== Document section ==
::::
Every May, hospitals celebrate nurses. Many nurses struggle with finances year-round.
Nurses are the people who show up for others every single day. They power through long shifts, emotional weight, and moments of pressure most of us will never fully grasp. They keep healthcare systems moving. They support families through some of the hardest moments of their lives.
This week is for them, and for the employers who genuinely want to do right by them.
But behind that dedication are real financial realities that recognition alone can’t fix. 37% of nurses can’t cover a $1,000 emergency without taking on debt. Another 37% are picking up extra shifts just to make ends meet.
Recognition matters. So does creating workplaces where nurses feel supported, not just this week, but on a random Tuesday in September when the car breaks down, and payday is still ten days away.

Nursing is in crisis. The issue isn’t a lack of dedicated people, but rather the failure of conditions necessary to sustain a nursing career.
The emotional toll is staggering. A 2025 Joyce University survey found that 74% feel emotionally drained from work multiple times a week. Since 2022, over 138,000 nurses have left the workforce, and the pipeline behind them is shaking. By 2029, nearly 40% of nurses intend to leave the workforce. Among currently working nurses, 23% say they are likely to leave the profession entirely within the next year. The top reasons are clear: financial stress, overwhelming workload, and feeling undervalued.
Nurses are not poorly paid in absolute terms, but the financial structure of their jobs is often unstable. Many work unpredictable hours, absorb unexpected expenses between bi-weekly pay cycles, and carry emotional weight that makes financial uncertainty feel ten times heavier. When the car breaks down on a Tuesday and payday is next Friday, that stress doesn’t stay in the parking lot. It walks right onto the unit.
Ask nurses what would make them feel truly valued, and the answers are straightforward. They want to be listened to. They want manageable workloads and schedule predictability. Crucially, they want financial stability: the basic security of knowing they can handle what life throws at them without spiraling into debt.
That last point is far more achievable than most hospital leaders seem to realize. And it doesn’t require a budget overhaul.
Earned Wage Access1, the ability to tap into wages already earned before the scheduled pay date, is one of the highest-impact, lowest-cost benefits a healthcare organization can offer its nursing staff. No payday loans. No fees. Just their own money, available when they need it.
The effect on day-to-day stress is immediate and powerful. Financial emergencies stop being crises. The mental load of constantly asking, “how do I cover this?” finally gets lighter. That relief shows up at work, in better attendance, increased focus, and a willingness to go above and beyond rather than just trying to survive the shift.
::::
Saved entries
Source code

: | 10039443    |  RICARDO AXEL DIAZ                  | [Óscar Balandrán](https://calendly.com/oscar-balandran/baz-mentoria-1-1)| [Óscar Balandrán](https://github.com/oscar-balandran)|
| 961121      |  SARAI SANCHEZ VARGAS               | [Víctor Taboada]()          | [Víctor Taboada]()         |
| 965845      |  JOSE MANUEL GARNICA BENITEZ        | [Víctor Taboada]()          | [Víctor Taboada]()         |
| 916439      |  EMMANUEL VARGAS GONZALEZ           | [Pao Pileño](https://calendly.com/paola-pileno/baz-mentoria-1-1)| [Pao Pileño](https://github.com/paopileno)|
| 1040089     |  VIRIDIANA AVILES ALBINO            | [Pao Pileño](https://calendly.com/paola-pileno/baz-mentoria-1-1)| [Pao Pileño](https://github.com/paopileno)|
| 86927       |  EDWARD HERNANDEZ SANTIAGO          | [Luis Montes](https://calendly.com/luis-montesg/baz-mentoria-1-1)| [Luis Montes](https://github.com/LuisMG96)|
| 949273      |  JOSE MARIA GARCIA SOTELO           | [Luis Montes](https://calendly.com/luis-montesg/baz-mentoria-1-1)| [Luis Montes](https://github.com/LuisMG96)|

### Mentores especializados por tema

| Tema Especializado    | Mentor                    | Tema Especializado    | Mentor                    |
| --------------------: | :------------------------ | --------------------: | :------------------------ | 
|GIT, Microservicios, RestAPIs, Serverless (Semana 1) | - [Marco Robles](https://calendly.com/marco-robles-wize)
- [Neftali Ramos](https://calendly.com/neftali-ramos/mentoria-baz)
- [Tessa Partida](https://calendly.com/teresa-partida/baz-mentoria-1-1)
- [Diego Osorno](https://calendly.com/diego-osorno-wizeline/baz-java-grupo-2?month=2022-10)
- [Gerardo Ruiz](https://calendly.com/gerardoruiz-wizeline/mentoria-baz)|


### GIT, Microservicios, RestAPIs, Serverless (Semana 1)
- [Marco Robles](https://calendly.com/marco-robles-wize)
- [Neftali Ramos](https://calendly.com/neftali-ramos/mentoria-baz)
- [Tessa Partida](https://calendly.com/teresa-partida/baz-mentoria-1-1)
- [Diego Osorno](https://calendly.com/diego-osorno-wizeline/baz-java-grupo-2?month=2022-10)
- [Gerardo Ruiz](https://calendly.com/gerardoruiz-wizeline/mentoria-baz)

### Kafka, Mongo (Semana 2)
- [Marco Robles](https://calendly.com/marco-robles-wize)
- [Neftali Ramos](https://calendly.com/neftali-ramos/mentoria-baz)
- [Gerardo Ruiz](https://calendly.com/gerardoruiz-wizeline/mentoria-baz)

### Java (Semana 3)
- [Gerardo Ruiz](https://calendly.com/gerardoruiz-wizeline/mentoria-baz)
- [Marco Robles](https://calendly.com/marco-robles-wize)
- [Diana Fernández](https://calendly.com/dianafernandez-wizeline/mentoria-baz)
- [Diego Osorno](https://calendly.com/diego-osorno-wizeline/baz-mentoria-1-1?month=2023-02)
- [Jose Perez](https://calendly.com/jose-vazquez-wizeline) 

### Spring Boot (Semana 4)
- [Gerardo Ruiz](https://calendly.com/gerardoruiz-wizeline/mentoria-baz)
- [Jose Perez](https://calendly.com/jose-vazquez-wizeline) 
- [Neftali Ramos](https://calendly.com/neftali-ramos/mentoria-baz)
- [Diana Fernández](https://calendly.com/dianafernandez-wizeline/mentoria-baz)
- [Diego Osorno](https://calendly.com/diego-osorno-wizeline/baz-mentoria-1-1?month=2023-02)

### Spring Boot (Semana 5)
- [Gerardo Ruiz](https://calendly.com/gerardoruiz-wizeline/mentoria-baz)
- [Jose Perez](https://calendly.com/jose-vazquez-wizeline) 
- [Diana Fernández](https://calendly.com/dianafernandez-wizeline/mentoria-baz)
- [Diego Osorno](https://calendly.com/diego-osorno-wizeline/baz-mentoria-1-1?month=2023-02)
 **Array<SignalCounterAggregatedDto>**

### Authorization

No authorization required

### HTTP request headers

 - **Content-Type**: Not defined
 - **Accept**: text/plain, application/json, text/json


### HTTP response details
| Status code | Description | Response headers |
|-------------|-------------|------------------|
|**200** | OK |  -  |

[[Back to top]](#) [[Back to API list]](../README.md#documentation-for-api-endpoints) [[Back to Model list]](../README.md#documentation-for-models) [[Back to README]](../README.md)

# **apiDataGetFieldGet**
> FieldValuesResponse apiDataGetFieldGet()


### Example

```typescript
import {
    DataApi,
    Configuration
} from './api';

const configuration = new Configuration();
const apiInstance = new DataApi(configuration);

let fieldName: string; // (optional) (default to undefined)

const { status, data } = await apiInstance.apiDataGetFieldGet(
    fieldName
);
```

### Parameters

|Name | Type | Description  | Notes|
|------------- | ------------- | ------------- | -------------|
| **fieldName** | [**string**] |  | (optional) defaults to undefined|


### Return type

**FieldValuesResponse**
::::
== Check your understanding ==
1 > According to the text on nurses' finances, what do nurses want in order to feel truly valued? List each thing it names.
2 > Copy the passage from the text on nurses' finances word for word, starting at "Nurses are the" and ending at "right by them.".
Work only from the text about nurses and their finances.

== Outputs by task ==
1 >
- To be listened to
- Manageable workloads
- Schedule predictability
- Financial stability

2 >
Nurses are the people who show up for others every single day. They power through long shifts, emotional weight, and moments of pressure most of us will never fully grasp. They keep healthcare systems moving. They support families through some of the hardest moments of their lives.
This week is for them, and for the employers who genuinely want to do right by them.